İbnü'l-Müneyyir şöyle demiştir: "Dinin temel kurallarına aykırı olan şey, bir insanın kâfirken yaptığı iyiliklerden sevap almasıdır. Ancak kâfirken yapılan iyiliklerin sevabının, kişinin Müslüman olmasından sonra onun sevaplarına ek­lenmesini engelleyen bir durum söz konusu değildir. Nitekim Yüce Allah kişiye hiç ameli yok iken doğrudan lütufta da bulunabilir. Yine amel etmekten aciz olan kişiye, kudretinin yettiği dönemdeki amellerin sevabını yazar. Kişiye hiç yapmadığı amellerin sevabını yazması mümkün olduğuna göre, şartlarına uy­maksızın yapmış olduğu amellerin sevabını yazması da mümkündür."

İbn Battal şöyle demiştir: 'Allah kullarına dilediği şekilde lütufta bulunabilir, kimse O'na itirazda bulunamaz."

Diğer bir âlim de şunu delil getirmiştir: Kur'an ve sahih hadisin de gösterdiği gibi ehl-i kitaptan iman eden kişiye iki kat mükâfat verilir.
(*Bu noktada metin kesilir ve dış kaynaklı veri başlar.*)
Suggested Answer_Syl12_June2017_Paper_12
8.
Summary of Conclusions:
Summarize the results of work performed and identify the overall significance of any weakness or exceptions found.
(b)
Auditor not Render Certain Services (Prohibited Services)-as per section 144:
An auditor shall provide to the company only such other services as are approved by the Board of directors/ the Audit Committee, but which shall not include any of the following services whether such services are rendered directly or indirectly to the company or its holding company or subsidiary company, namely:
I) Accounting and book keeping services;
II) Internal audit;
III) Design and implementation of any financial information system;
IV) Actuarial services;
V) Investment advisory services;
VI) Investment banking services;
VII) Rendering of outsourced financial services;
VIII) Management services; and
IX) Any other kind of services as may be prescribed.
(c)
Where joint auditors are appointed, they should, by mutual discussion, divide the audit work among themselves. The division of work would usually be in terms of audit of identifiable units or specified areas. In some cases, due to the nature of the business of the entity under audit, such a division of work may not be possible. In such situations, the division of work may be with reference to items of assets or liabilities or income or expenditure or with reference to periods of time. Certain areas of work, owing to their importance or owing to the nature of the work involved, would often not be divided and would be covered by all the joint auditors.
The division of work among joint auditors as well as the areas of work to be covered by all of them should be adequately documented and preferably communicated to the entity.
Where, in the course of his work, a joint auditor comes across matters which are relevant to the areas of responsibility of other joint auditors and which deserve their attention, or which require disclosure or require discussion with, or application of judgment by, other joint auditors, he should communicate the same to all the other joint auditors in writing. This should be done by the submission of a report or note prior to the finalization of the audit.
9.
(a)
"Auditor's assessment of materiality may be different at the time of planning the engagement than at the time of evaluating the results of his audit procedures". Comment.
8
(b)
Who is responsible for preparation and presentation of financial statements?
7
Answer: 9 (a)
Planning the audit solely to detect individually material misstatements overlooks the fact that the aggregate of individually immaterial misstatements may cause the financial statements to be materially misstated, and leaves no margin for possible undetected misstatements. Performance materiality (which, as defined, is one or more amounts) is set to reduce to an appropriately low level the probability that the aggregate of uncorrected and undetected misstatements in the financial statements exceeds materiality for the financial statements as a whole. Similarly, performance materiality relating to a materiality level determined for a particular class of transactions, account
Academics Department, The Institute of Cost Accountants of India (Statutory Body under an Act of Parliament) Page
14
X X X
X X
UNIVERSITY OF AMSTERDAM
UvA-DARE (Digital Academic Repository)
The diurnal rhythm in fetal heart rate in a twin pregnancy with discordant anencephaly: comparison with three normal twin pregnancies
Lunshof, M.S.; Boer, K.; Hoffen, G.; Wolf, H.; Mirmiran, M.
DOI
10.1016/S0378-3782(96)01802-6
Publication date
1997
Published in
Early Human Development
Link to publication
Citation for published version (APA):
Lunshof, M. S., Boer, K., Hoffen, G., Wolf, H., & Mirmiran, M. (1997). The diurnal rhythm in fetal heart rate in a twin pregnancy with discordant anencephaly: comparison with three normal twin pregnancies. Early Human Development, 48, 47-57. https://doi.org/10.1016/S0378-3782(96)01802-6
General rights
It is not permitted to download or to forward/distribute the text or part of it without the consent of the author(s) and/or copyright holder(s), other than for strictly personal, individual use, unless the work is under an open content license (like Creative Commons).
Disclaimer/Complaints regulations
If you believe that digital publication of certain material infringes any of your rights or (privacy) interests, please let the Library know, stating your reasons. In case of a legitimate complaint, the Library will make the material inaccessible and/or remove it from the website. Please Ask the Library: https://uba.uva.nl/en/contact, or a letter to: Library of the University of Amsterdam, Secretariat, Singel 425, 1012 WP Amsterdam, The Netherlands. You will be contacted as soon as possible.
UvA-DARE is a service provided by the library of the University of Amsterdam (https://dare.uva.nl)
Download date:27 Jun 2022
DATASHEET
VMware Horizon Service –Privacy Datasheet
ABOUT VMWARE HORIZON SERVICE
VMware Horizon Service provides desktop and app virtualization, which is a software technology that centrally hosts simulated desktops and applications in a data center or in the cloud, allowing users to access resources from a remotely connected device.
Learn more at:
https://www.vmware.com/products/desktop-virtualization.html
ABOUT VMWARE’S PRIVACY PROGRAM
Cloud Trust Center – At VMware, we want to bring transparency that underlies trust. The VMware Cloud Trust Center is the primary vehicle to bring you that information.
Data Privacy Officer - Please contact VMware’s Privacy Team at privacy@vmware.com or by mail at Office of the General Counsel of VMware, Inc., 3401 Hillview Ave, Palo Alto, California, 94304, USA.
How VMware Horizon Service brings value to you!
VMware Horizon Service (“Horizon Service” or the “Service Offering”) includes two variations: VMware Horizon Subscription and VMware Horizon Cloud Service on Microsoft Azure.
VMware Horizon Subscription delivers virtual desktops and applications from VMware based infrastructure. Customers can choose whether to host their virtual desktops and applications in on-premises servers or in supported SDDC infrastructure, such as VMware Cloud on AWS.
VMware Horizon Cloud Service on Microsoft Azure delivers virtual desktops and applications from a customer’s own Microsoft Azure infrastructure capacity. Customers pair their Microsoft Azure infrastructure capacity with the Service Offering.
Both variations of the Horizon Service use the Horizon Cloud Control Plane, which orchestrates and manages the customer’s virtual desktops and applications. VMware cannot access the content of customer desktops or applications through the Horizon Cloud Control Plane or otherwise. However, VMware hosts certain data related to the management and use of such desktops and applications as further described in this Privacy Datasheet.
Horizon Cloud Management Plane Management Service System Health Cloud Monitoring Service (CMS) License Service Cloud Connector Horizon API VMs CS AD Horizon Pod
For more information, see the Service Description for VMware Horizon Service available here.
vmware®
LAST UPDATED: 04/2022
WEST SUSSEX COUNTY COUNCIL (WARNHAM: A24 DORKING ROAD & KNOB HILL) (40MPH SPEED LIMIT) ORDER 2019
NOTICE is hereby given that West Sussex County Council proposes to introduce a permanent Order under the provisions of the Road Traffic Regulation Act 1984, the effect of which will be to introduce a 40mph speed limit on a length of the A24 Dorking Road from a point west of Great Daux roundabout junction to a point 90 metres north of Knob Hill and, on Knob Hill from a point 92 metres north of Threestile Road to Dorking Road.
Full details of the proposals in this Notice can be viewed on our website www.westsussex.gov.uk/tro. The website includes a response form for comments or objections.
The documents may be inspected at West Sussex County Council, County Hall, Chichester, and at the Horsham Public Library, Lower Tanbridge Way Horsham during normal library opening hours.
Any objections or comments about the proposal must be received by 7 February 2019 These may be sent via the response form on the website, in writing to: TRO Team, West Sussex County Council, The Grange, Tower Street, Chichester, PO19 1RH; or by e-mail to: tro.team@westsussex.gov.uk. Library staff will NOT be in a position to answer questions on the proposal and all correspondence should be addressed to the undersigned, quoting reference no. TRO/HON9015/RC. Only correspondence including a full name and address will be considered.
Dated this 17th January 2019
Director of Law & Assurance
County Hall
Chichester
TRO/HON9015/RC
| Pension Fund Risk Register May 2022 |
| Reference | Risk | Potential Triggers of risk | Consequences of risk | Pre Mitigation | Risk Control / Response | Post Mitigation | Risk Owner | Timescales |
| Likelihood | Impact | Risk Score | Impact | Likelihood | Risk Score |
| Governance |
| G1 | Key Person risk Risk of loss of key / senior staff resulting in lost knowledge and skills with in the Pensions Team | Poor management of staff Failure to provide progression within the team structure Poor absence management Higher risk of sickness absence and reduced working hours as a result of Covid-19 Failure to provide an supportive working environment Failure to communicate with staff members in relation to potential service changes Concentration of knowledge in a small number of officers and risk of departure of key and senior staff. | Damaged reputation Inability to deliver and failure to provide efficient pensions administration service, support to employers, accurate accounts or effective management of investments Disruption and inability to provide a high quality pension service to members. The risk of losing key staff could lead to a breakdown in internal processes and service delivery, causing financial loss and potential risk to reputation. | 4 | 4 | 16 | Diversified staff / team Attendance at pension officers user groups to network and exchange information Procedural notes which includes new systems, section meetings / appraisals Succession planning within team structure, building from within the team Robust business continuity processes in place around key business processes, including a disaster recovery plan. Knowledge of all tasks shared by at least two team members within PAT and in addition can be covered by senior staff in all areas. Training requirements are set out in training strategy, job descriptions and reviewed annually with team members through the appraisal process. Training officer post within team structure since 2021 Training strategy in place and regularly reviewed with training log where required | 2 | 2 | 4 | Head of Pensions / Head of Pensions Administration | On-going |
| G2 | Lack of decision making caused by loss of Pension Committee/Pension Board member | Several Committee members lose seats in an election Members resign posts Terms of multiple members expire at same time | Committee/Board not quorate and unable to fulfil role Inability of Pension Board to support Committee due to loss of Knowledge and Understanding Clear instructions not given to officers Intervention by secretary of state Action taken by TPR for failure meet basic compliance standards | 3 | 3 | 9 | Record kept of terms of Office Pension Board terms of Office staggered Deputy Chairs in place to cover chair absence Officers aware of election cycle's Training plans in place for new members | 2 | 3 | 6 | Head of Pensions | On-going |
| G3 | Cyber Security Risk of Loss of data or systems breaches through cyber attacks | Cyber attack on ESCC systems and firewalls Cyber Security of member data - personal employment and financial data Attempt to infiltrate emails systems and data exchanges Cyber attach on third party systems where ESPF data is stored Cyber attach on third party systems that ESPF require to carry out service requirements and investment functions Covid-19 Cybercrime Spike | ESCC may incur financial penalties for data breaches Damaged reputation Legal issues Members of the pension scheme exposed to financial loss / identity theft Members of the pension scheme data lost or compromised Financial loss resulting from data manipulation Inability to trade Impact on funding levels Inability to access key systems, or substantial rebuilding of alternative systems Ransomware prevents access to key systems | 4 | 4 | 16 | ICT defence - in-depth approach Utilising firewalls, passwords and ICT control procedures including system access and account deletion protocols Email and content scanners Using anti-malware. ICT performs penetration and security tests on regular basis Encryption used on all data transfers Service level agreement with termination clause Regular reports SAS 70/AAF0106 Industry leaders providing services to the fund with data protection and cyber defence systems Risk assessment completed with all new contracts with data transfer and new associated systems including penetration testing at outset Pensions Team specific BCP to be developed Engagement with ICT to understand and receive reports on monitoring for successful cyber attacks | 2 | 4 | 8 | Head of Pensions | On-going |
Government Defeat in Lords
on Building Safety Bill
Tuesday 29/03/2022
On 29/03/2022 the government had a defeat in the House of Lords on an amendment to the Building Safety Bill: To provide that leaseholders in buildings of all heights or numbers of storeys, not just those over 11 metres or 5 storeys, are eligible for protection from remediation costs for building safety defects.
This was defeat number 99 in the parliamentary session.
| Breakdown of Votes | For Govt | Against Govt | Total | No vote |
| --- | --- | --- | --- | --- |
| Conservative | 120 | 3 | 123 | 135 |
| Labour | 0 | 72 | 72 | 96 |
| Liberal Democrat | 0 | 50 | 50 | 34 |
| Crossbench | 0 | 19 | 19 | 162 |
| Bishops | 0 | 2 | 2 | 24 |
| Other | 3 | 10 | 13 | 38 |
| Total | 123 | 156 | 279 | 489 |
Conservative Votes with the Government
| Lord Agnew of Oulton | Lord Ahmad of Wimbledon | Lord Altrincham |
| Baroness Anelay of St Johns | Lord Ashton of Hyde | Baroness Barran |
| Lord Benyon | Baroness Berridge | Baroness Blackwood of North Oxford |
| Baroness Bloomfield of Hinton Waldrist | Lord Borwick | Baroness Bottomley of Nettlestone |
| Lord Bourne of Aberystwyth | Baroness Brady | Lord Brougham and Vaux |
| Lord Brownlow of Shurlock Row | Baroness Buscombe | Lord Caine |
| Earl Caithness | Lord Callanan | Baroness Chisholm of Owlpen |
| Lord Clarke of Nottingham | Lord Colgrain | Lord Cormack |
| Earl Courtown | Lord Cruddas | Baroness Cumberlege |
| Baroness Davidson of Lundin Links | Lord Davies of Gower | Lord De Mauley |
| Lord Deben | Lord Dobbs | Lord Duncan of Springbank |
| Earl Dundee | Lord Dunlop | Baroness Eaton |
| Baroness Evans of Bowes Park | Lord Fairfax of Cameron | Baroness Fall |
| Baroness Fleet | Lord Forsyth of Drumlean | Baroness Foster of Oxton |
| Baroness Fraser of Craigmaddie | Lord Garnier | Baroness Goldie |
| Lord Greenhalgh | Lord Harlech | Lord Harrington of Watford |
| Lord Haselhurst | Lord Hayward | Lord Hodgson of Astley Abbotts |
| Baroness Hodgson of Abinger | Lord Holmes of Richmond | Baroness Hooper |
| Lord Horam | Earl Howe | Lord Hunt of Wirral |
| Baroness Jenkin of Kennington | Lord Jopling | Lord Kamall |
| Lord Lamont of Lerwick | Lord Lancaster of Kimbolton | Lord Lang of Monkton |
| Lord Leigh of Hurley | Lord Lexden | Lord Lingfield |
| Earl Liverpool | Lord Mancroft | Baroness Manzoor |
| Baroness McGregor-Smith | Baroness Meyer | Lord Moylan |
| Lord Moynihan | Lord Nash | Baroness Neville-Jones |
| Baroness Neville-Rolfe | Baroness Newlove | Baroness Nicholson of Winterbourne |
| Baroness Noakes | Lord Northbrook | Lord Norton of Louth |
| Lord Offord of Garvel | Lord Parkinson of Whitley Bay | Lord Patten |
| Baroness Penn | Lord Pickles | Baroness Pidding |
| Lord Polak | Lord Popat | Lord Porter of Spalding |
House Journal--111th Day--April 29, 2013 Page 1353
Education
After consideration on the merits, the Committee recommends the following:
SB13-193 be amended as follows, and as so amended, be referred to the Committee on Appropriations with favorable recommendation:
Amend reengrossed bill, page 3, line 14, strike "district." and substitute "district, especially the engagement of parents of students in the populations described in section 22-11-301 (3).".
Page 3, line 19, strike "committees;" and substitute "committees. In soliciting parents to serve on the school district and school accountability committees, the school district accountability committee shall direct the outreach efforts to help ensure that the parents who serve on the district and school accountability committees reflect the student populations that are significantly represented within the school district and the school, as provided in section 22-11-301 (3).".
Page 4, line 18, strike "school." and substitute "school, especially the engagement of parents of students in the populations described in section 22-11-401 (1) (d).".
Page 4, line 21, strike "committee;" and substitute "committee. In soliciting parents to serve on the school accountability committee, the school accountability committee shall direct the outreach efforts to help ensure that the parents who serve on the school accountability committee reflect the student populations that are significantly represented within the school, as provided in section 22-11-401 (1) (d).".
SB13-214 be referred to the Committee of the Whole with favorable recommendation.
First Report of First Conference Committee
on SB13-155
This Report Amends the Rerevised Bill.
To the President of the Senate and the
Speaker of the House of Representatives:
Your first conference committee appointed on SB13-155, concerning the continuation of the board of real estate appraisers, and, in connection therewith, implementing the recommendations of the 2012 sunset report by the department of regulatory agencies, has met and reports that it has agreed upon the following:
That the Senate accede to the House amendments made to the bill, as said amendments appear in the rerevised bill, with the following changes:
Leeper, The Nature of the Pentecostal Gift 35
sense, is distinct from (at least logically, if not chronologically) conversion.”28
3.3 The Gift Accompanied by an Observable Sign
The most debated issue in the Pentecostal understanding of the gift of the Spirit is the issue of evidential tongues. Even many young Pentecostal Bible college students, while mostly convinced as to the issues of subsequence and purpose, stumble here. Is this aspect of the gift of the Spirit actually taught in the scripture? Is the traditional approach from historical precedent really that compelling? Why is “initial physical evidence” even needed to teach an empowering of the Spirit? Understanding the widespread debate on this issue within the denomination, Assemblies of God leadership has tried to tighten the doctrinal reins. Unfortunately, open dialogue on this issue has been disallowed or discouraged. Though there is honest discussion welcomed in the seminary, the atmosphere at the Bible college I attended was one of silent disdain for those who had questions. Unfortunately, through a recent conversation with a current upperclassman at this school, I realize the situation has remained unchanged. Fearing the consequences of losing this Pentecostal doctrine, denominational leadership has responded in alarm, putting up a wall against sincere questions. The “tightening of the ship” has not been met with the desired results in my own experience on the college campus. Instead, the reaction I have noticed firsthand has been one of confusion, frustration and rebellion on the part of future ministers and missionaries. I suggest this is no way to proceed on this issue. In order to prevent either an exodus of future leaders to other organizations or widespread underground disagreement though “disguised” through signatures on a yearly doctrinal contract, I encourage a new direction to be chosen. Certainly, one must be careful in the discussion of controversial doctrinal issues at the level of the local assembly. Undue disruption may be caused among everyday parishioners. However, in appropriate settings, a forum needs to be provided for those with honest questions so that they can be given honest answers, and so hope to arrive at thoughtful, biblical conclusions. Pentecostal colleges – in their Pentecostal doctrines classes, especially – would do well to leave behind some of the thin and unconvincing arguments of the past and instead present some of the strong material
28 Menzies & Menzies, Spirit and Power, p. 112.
Oysa ilk inancı ile ölse, yapmış olduğu iyiliklerin karşılığını alamaz. Bu iyilikler heba olur gider. Bu da gösteriyor ki ilk amelinin sevabı ikincisine eklenerek yazılmaktadır. Yine şunu da delil getirmiştir: Hz. Âişe, İbn Cüd'an hakkında onun yaptığı iyiliklerin kendi­sine fayda verip vermeyeceğini Hz. Peygamber'e sormuş o da Şöyle demiştir: "O hiçbir gün; Rabbim kıyamet günü hatamı bağışla" dememiştir. Bu durum Abdullah İbn Cüd'an'nı Müslüman olduktan sonra bu sözü söylemiş olması halinde kâfir iken yaptıklarının yararını göreceğini göstermektedir.

Bundan sonra (yaptıklarının) karşılığı söz konusudur": Yani dünyadaki kar­şılıkların yazılması söz konusudur.

Ancak Allah dilerse bundan da vazgeçer": Sibeveyh el-Fevâid adlı eserin­de "Ancak Allah bağışlarsa başka, o bağışlayıcıdır" demiştir.

42- Ebû Hureyre'den rivayet edildiğine göre Allah Resulü şöyle buyurmuştur:

"Sizden birisi iyi Müslüman olursa yaptığı her iyilik on katından yediyüz katına kadar yazılır. Yaptığı her kötülük ise kendi misli kadar yazılır".


İbn Hacer el-Askalânî'nin "Fethu'l-Bari" (Sahih-i Buhari Şerhi) nden faydalanılmıştır.

Sallallahu ve sellem ve ala seyyidina Muhammed ve ala alihi ve sahbihi ecmain. Ve’l hamdüli’llahi rabbi’l âlemin.


Tüm hata ettiklerim nefsimden, isabet ettiklerim Allah-u Teala’dandır.